Deshalb die Frage: Wie künstlich ist die Einteilung in Dialekte? Im deutschsprachigen Raum sind Dialektkontinua an der Tagesordnung und klare Grenzen so schnell verwischt wie geortet. Doch der Einfachheit halber darf man sich unbesorgt ans Modell der Dialektgebiete halten – solange man im Hinterkopf behält, dass sich Sprachen nicht an geografische Grenzen halten.

Ich fand es so schön, dass gebracht auf Walliserdeutsch gibrunge heisst, dass ein paar Dörfer weiter die Zahl zwei drei Genera hat (zwee, zwaa, zwoo), dass britische us wie üs klingen, wie Schotten die Vokale langziehen, eine Berlinerin die gs durch Jot ersetzt oder die Berner alle ls zu us machen, dass ich Allgemeine Linguistik studiere. Nun ist Schönheit natürlich zutiefst unwissenschaftlich. Aber wir wissen es doch alle: Dialekte sind schön!

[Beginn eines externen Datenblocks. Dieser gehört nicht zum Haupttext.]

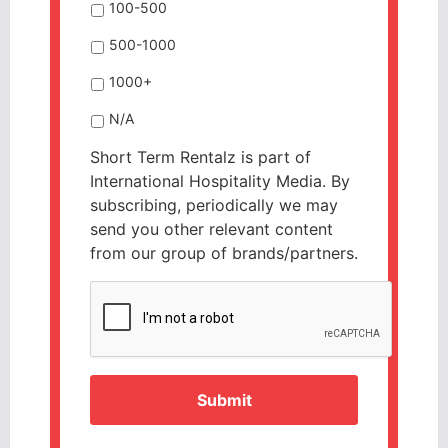
100-500
500-1000
1000+
N/A
Short Term Rentalz is part of
International Hospitality Media. By
subscribing, periodically we may
send you other relevant content
from our group of brands/partners.
CAPTCHA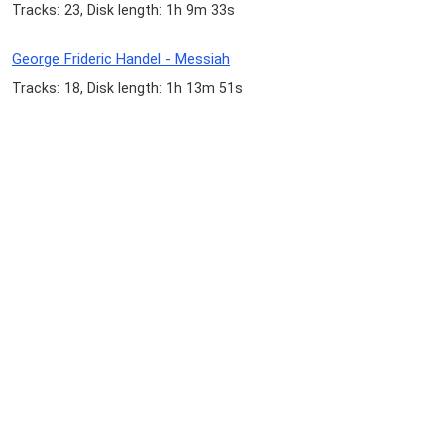
Tracks: 23, Disk length: 1h 9m 33s
George Frideric Handel - Messiah
Tracks: 18, Disk length: 1h 13m 51s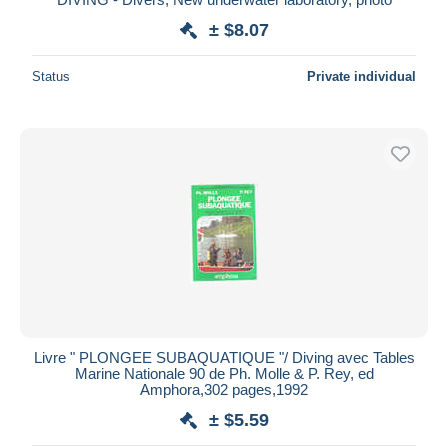
± $8.07
Status
Private individual
Livre " PLONGEE SUBAQUATIQUE "/ Diving avec Tables
Marine Nationale 90 de Ph. Molle & P. Rey, ed
Amphora,302 pages,1992
± $5.59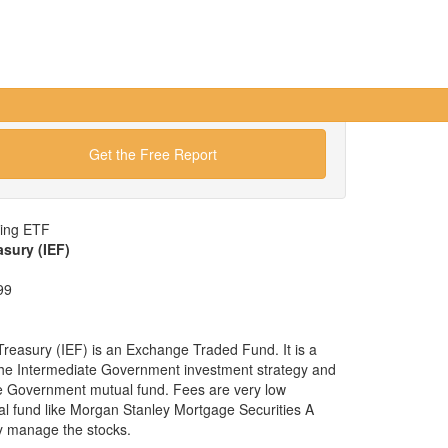
Get the Free Report
wing ETF
asury (IEF)
99
reasury (IEF) is an Exchange Traded Fund. It is a
x the Intermediate Government investment strategy and
ate Government mutual fund. Fees are very low
 fund like Morgan Stanley Mortgage Securities A
y manage the stocks.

Weitere Links zum Thema Schweizer Dialekte: Chochichästli-Orakel (Wo gehört mein Dialekt hin?); www.dialekt.ch (Website der Uni Basel mit Hörbeispielen); *Neuvertonung einer Yoghurtwerbung auf Walliserdeutsch; **Wissenschaftliches bei der Wikipedia: Schweizerdeutsch
Die Illustration habe ich zusammengeschustert auf der Basis einer Schweizerkarte aus Wikimedia Commons und eines Bildes des Flickr-Users *clairity* unter CC-Lizenz

5 Comments

  1. Herzhafter Beitrag Danke!

    Ich habe gerade beim eingesprochenen Beitrag herzlich geschmunzelt. Sprache ist doch einfach TOLL!

  2. Hi

    So, jetzt melde ich mich auch endlich mal auf deinen Beitrag. Ging leider nicht früher…

    Freut mich, dass mal ein schweizer Dialekt an der Parade teilgenommen hat!

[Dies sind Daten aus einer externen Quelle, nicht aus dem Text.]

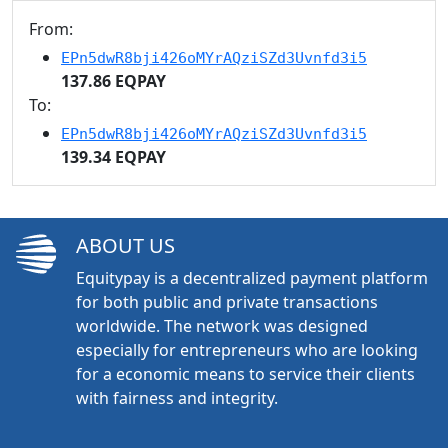
From:
EPn5dwR8bji426oMYrAQziSZd3Uvnfd3i5
137.86 EQPAY
To:
EPn5dwR8bji426oMYrAQziSZd3Uvnfd3i5
139.34 EQPAY
ABOUT US
Equitypay is a decentralized payment platform
for both public and private transactions
worldwide. The network was designed
especially for entrepreneurs who are looking
for a economic means to service their clients
with fairness and integrity.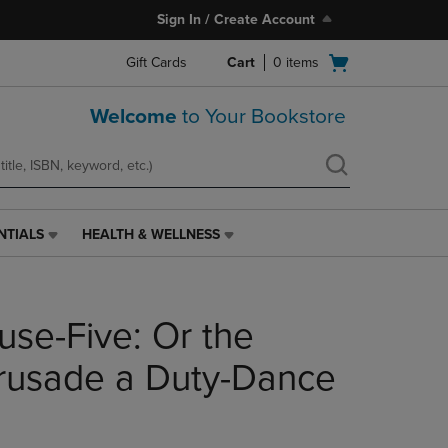
Sign In / Create Account
Open
Gift Cards
Cart
0
items
cart
menu
Welcome
to Your Bookstore
NTIALS
HEALTH & WELLNESS
HEALTH
&
WELLNESS
LINK.
use-Five: Or the
PRESS
ENTER
TO
Crusade a Duty-Dance
NAVIGATE
TO
PAGE,
OR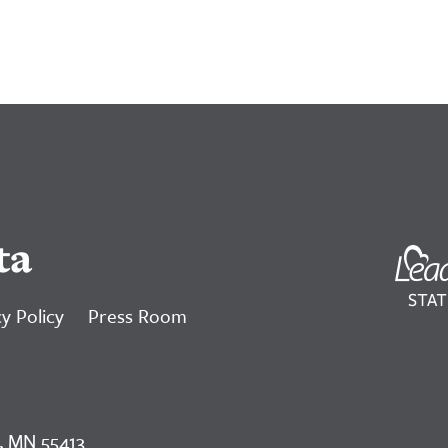
ta
y Policy
Press Room
, MN 55413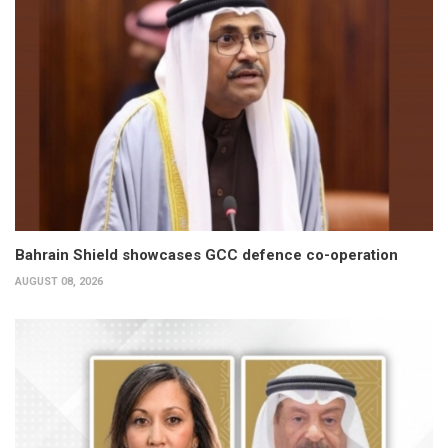
Bahrain Shield showcases GCC defence co-operation
AUGUST 08, 2026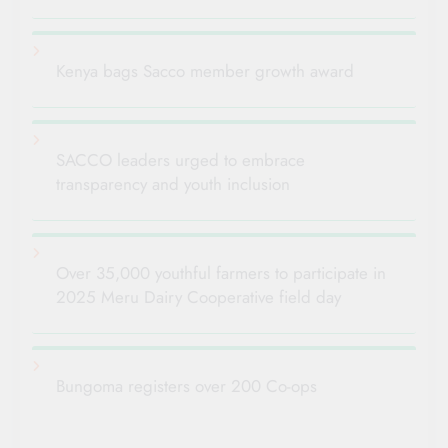
Kenya bags Sacco member growth award
SACCO leaders urged to embrace
transparency and youth inclusion
Over 35,000 youthful farmers to participate in
2025 Meru Dairy Cooperative field day
Bungoma registers over 200 Co-ops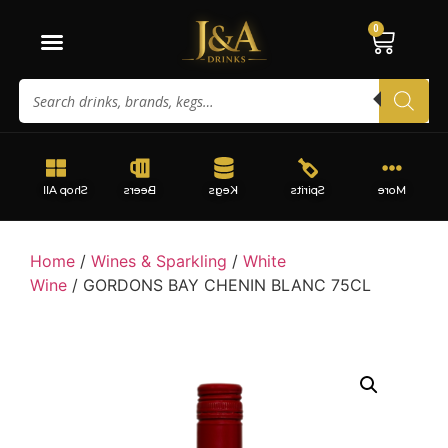
0
Shop All
Beers
Kegs
Spirits
More
Home
/
Wines & Sparkling
/
White
Wine
/ GORDONS BAY CHENIN BLANC 75CL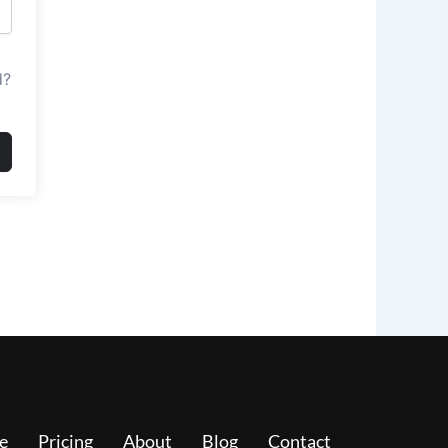
d?
e
Pricing
About
Blog
Contact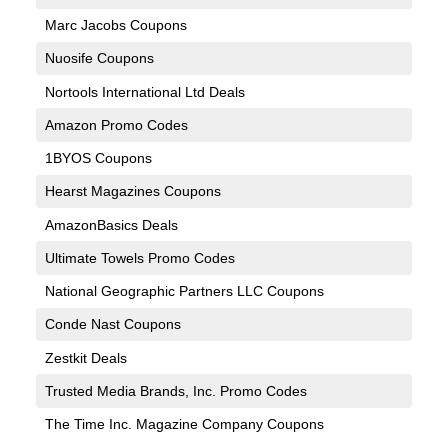
Marc Jacobs Coupons
Nuosife Coupons
Nortools International Ltd Deals
Amazon Promo Codes
1BYOS Coupons
Hearst Magazines Coupons
AmazonBasics Deals
Ultimate Towels Promo Codes
National Geographic Partners LLC Coupons
Conde Nast Coupons
Zestkit Deals
Trusted Media Brands, Inc. Promo Codes
The Time Inc. Magazine Company Coupons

    Am besten gefallen mir natürlich die vermeintlich schlüpfrigen Wörter 😀

    Interessant ist für mich auch, dass ihr Schweizer-Deutschen (darf man das so sagen?) als Verniedlichungsform ein „li“ anhängt, bei uns ist das ein einfaches „l“, so zum Beispiel bei Packet: Packl | oder Fischbüchse ->Fischbix -> Fischbixl…

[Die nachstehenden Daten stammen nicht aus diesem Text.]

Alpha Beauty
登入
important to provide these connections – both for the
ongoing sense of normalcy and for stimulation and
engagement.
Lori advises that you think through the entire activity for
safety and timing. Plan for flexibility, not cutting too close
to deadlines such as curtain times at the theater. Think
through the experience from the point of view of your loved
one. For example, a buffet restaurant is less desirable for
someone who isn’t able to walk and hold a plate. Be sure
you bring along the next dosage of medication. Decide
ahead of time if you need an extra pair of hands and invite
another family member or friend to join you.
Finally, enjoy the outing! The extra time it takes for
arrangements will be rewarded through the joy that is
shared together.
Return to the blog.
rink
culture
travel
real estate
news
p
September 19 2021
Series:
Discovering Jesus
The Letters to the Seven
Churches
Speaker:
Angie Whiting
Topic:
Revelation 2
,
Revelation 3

    Und habe ich das im Text richtig herausgelesen, dass ihr selbst nicht so richtig unterscheiden könnt, aus welcher Region der gerade gehörte Dialekt kommt?

    Gruß alte-kiehvotz

  3. Kim

    Naja, kommt drauf an; die gängigsten Dialekte (also etwa die Gruppen, die ich aufgezählt habe) erkennen wir schon! Die Region ist also kein problem. Und die Schweiz ist ja etwa so gross wie ein deutsches Bundesland, da ist es auch keine Schande, nur fünf Regionen gleich zu erkennen.

    Es gibt einfach Dialekte, wo man aus der Gegend sein muss oder ziemlich lange zuhören, um auf die Schliche zu kommen. Gerade die Rheintaler sind zum Beispiel keine typischen St. Galler, sondern so etwas „Vequetschtes“ zwischen St. Galler Dialekt und Bündner.

    Aber eben: Zu den grossen Gruppen können wir die Dialekte schon zuordnen. Wenn jetzt halt die Berner finden, Schaffhauser seien St. Galler, liegen sie damit ja nicht kolossal daneben (beides Ostschweiz), aber wenn man es eine Stufe genauer nimmt (da geht’s dann um Regionen von vielleicht 20km Ausbreitung), gibt es natürlich wieder Unterschiede, die man als „Betroffener“ stärker wahrnimmt. Darum meine „These“, dass die Kompetenz mit der Enfernung abnimmt (liegt ja auf der Hand).

    Grüsse und danke nochmals für die herrliche Blogparade! Habe erst bei einigen reingeschaut und bin gespannt, die anderen Beiträge zu lesen 🙂

  4. Pingback: Auswertung - Dialekt-Blogparade | alte-kiehvotz.de

  5. Klasse Beitrag! 🙂 Super interessant zu lesen.